Calculation aided miscibility manipulation enables highly efficient polythiophene:nonfullerene photovoltaic cells

Abstract

Polythiophenes, with merits of low cost and high scalability of synthesis, have received growing interest in organic solar cells. To date, the best-performing polythiophene:nonfullerene solar cells exhibit typical power conversion efficiencies (PCEs) of 10%–12%, which is much lower than those employing PM6- and D18-type polymers. This inferior performance is mostly limited by the improper miscibility between polythiophene and acceptors. Efforts on engineering the molecular structure to systematically tune the miscibility are required. With the aid of group contribution calculations, the miscibility of polythiophene:nonfullerene blend system was finely tuned by varying the ratios of siloxane-terminated chains and alkyl chains in ester-substituted polythiophenes through random copolymerization. Based on a series of the polythiophene and nonfullerene acceptors, the detailed analysis of blend miscibility and performance reveals a surprising anticorrelation between the Flory-Huggins interaction parameter ( χ aa) and the optimal time of solvent vapor annealing for device performance across these systems.
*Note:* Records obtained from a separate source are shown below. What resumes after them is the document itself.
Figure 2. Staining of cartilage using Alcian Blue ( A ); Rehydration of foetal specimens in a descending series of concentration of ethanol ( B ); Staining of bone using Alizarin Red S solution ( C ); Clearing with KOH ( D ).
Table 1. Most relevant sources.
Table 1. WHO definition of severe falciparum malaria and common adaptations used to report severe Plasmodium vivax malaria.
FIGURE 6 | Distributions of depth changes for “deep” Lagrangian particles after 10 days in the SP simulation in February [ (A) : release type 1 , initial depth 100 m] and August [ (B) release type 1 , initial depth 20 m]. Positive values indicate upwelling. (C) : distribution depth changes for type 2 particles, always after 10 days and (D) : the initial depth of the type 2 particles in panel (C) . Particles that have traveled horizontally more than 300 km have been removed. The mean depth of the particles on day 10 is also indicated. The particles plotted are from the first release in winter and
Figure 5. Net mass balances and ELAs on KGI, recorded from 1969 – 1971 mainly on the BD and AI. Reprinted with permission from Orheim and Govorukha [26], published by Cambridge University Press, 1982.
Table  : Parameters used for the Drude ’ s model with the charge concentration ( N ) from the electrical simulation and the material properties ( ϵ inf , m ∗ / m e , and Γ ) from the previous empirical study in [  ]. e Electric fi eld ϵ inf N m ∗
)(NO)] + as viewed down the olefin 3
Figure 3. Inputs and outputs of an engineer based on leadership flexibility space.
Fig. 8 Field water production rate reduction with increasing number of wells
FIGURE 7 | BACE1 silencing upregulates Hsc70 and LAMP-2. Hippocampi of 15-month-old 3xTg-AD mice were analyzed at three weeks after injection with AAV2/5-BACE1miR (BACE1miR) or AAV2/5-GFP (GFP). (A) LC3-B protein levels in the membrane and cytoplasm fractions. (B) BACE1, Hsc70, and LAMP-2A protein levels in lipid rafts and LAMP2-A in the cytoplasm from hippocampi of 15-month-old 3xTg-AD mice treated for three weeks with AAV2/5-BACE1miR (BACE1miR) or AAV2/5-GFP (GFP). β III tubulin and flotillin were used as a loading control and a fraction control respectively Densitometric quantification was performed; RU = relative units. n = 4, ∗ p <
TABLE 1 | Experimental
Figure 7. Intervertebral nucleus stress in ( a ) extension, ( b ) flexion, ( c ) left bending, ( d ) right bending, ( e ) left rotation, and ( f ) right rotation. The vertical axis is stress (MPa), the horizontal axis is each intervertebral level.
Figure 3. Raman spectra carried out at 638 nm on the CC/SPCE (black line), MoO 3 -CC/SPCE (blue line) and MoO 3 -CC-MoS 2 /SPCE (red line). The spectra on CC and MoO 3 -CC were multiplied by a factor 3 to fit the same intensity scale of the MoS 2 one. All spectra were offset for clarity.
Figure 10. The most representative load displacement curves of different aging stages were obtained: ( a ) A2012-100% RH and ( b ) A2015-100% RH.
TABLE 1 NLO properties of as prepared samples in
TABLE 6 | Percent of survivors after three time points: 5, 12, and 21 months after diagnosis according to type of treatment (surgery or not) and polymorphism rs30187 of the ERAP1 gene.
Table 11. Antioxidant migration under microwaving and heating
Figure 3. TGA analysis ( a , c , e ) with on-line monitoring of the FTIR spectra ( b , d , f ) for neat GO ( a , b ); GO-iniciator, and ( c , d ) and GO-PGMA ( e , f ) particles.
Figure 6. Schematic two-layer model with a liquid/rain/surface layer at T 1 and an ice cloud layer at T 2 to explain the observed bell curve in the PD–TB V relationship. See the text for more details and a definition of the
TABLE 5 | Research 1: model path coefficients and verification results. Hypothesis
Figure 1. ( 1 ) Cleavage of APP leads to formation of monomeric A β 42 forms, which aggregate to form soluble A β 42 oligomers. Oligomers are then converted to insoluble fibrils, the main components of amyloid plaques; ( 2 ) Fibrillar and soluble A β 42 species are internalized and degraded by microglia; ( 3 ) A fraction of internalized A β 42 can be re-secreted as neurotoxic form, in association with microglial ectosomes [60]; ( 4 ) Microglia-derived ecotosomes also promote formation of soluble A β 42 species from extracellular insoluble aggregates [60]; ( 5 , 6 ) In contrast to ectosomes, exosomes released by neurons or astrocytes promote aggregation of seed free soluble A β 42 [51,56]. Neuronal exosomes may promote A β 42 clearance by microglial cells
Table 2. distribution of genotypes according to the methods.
Primarily due to the slightly higher χ aa, the blend of PDCBT-Cl-Si5 and ITIC-Th1 results in a record-high PCE of 12.85% in polythiophene:nonfullerene solar cells. The results not only provide a calculation-guided approach for molecular design but also prove that precise control of the miscibility is an effective way to design high-performance polythiophene:nonfullerene blends and beyond.